━━━ Working data

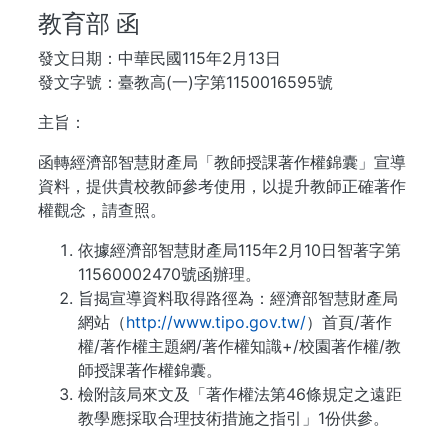
教育部 函
發文日期：中華民國115年2月13日
發文字號：臺教高(一)字第1150016595號
主旨：
函轉經濟部智慧財產局「教師授課著作權錦囊」宣導
資料，提供貴校教師參考使用，以提升教師正確著作
權觀念，請查照。
依據經濟部智慧財產局115年2月10日智著字第
11560002470號函辦理。
旨揭宣導資料取得路徑為：經濟部智慧財產局
網站（
http://www.tipo.gov.tw/
）首頁/著作
權/著作權主題網/著作權知識+/校園著作權/教
師授課著作權錦囊。
檢附該局來文及「著作權法第46條規定之遠距
教學應採取合理技術措施之指引」1份供參。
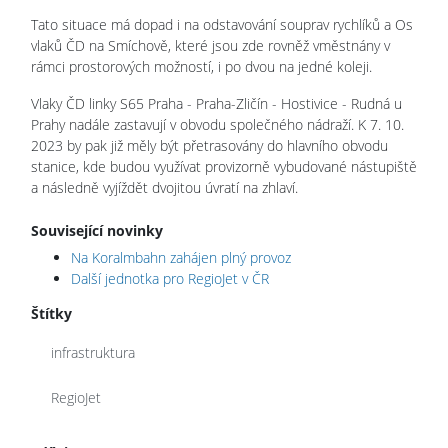
Tato situace má dopad i na odstavování souprav rychlíků a Os
vlaků ČD na Smíchově, které jsou zde rovněž vměstnány v
rámci prostorových možností, i po dvou na jedné koleji.
Vlaky ČD linky S65 Praha - Praha-Zličín - Hostivice - Rudná u
Prahy nadále zastavují v obvodu společného nádraží. K 7. 10.
2023 by pak již měly být přetrasovány do hlavního obvodu
stanice, kde budou využívat provizorně vybudované nástupiště
a následně vyjíždět dvojitou úvratí na zhlaví.
Související novinky
Na Koralmbahn zahájen plný provoz
Další jednotka pro RegioJet v ČR
Štítky
infrastruktura
RegioJet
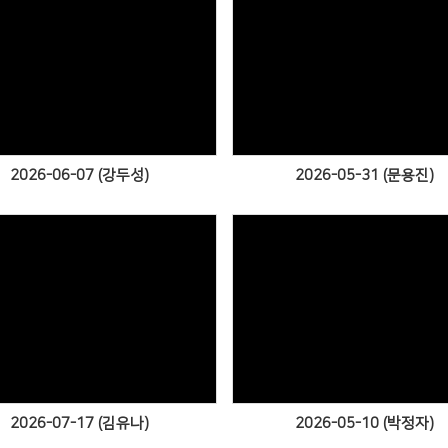
Views
Views
2026-06-07 (강두성)
2026-05-31 (문용진)
Views
Views
2026-07-17 (김유나)
2026-05-10 (박정자)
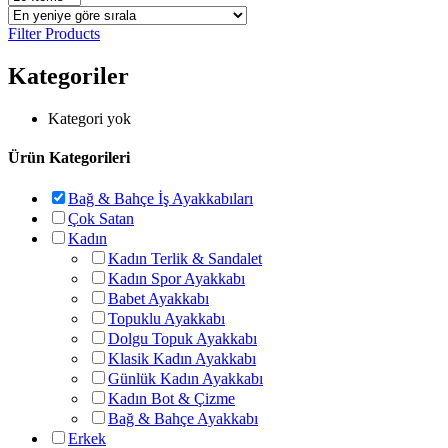
Filter Products
Kategoriler
Kategori yok
Ürün Kategorileri
Bağ & Bahçe İş Ayakkabıları
Çok Satan
Kadın
Kadın Terlik & Sandalet
Kadın Spor Ayakkabı
Babet Ayakkabı
Topuklu Ayakkabı
Dolgu Topuk Ayakkabı
Klasik Kadın Ayakkabı
Günlük Kadın Ayakkabı
Kadın Bot & Çizme
Bağ & Bahçe Ayakkabı
Erkek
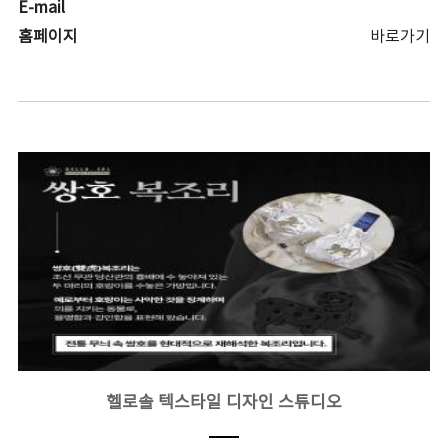
E-mail
홈페이지
바로가기
헬로솔 텍스타일 디자인 스튜디오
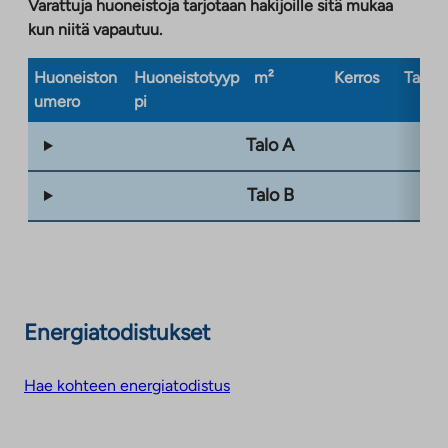
Varattuja huoneistoja tarjotaan hakijoille sitä mukaa
kun niitä vapautuu.
Huoneiston
Huoneistotyyp
m²
Kerros
Taloty
umero
pi
Talo A
Talo B
Energiatodistukset
Hae kohteen energiatodistus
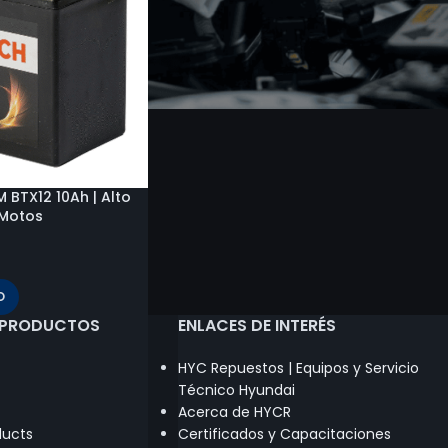
 BTX12 10Ah | Alto
Motos
O
 PRODUCTOS
ENLACES DE INTERÉS
HYC Repuestos | Equipos y Servicio
Técnico Hyundai
Acerca de HYCR
ducts
Certificados y Capacitaciones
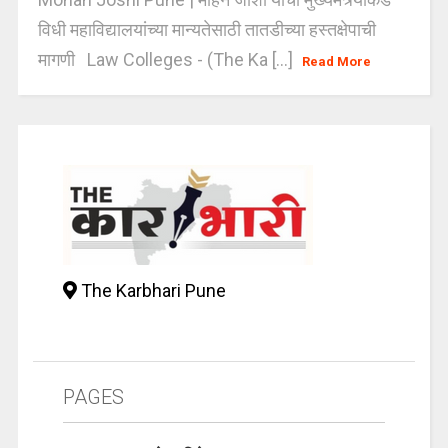
विधी महाविद्यालयांच्या मान्यतेसाठी तातडीच्या हस्तक्षेपाची
मागणी Law Colleges - (The Ka [...]
Read More
The Karbhari Pune
PAGES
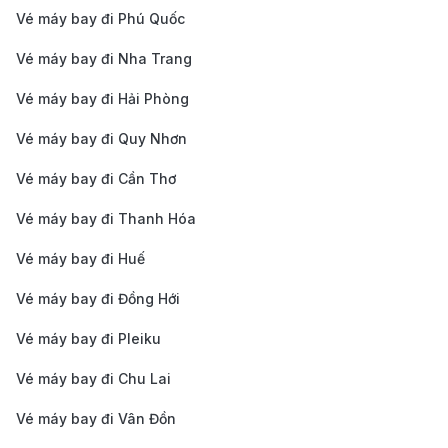
chùa Phật giáo cổ kính, được xây dựng vào thế kỷ
Vé máy bay đi Phú Quốc
thứ 7, là biểu tượng văn hóa của Tây An.
Vé máy bay đi Nha Trang
Khám phá ẩm thực tại Tây An
Vé máy bay đi Hải Phòng
Ẩm thực Tây An nổi bật với các món ăn phong phú và
Vé máy bay đi Quy Nhơn
đậm đà hương vị, đặc trưng của vùng Thiểm Tây. Dưới
Vé máy bay đi Cần Thơ
đây là một số món ăn bạn nên thử khi đến Tây An:
Biang Biang Noodles (Mì Biang Biang):
Món mì
Vé máy bay đi Thanh Hóa
truyền thống của Tây An với sợi mì dày và dai, ăn
Vé máy bay đi Huế
kèm với nước sốt cay và rau củ.
Vé máy bay đi Đồng Hới
Roujiamo (Bánh mì thịt xiên nướng):
Một loại bánh
Vé máy bay đi Pleiku
mì đặc sản, nhân thịt được nướng thơm ngon và
tẩm ướp gia vị đậm đà.
Vé máy bay đi Chu Lai
Yangrou Paomo (Bánh hấp thịt cừu):
Món ăn đặc
Vé máy bay đi Vân Đồn
trưng của Tây An, với bánh mì hấp nhỏ vụn ăn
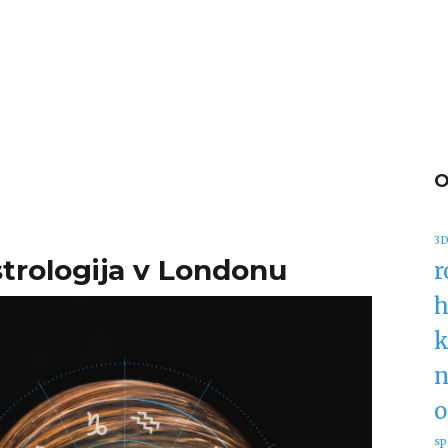
3D
strologija v Londonu
r
h
k
n
o
sp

━━━━━━

**Problem details**
For the records above, output each one exactly and skip any image.

**Exercise response**
教育部 函
發文日期：中華民國115年2月13日
發文字號：臺教高(一)字第1150016595號
主旨：
函轉經濟部智慧財產局「教師授課著作權錦囊」宣導
資料，提供貴校教師參考使用，以提升教師正確著作
權觀念，請查照。
依據經濟部智慧財產局115年2月10日智著字第
11560002470號函辦理。
旨揭宣導資料取得路徑為：經濟部智慧財產局
網站（
http://www.tipo.gov.tw/
）首頁/著作
權/著作權主題網/著作權知識+/校園著作權/教
師授課著作權錦囊。
檢附該局來文及「著作權法第46條規定之遠距
教學應採取合理技術措施之指引」1份供參。
Tato situace má dopad i na odstavování souprav rychlíků a Os
vlaků ČD na Smíchově, které jsou zde rovněž vměstnány v
rámci prostorových možností, i po dvou na jedné koleji.
Vlaky ČD linky S65 Praha - Praha-Zličín - Hostivice - Rudná u
Prahy nadále zastavují v obvodu společného nádraží. K 7. 10.
2023 by pak již měly být přetrasovány do hlavního obvodu
stanice, kde budou využívat provizorně vybudované nástupiště
a následně vyjíždět dvojitou úvratí na zhlaví.
Související novinky
Na Koralmbahn zahájen plný provoz
Další jednotka pro RegioJet v ČR
Štítky
infrastruktura
RegioJet
Views
Views
2026-06-07 (강두성)
2026-05-31 (문용진)
Views
Views
2026-07-17 (김유나)
2026-05-10 (박정자)
Filter Products
Kategoriler
Kategori yok
Ürün Kategorileri
Bağ & Bahçe İş Ayakkabıları
Çok Satan
Kadın
Kadın Terlik & Sandalet
Kadın Spor Ayakkabı
Babet Ayakkabı
Topuklu Ayakkabı
Dolgu Topuk Ayakkabı
Klasik Kadın Ayakkabı
Günlük Kadın Ayakkabı
Kadın Bot & Çizme
Bağ & Bahçe Ayakkabı
Erkek
E-mail
홈페이지
바로가기
헬로솔 텍스타일 디자인 스튜디오
Varattuja huoneistoja tarjotaan hakijoille sitä mukaa
kun niitä vapautuu.
Huoneiston
Huoneistotyyp
m²
Kerros
Taloty
umero
pi
Talo A
Talo B
Energiatodistukset
Hae kohteen energiatodistus
 BTX12 10Ah | Alto
Motos
O
 PRODUCTOS
ENLACES DE INTERÉS
HYC Repuestos | Equipos y Servicio
Técnico Hyundai
Acerca de HYCR
ducts
Certificados y Capacitaciones
विधी महाविद्यालयांच्या मान्यतेसाठी तातडीच्या हस्तक्षेपाची
मागणी Law Colleges - (The Ka [...]
Read More
The Karbhari Pune
PAGES
chùa Phật giáo cổ kính, được xây dựng vào thế kỷ
Vé máy bay đi Phú Quốc
thứ 7, là biểu tượng văn hóa của Tây An.
Vé máy bay đi Nha Trang
Khám phá ẩm thực tại Tây An
Vé máy bay đi Hải Phòng
Ẩm thực Tây An nổi bật với các món ăn phong phú và
Vé máy bay đi Quy Nhơn
đậm đà hương vị, đặc trưng của vùng Thiểm Tây. Dưới
Vé máy bay đi Cần Thơ
đây là một số món ăn bạn nên thử khi đến Tây An:
Biang Biang Noodles (Mì Biang Biang):
Món mì
Vé máy bay đi Thanh Hóa
truyền thống của Tây An với sợi mì dày và dai, ăn
Vé máy bay đi Huế
kèm với nước sốt cay và rau củ.
Vé máy bay đi Đồng Hới
Roujiamo (Bánh mì thịt xiên nướng):
Một loại bánh
Vé máy bay đi Pleiku
mì đặc sản, nhân thịt được nướng thơm ngon và
tẩm ướp gia vị đậm đà.
Vé máy bay đi Chu Lai
Yangrou Paomo (Bánh hấp thịt cừu):
Món ăn đặc
Vé máy bay đi Vân Đồn
trưng của Tây An, với bánh mì hấp nhỏ vụn ăn
3D
strologija v Londonu
r
h
k
n
o
sp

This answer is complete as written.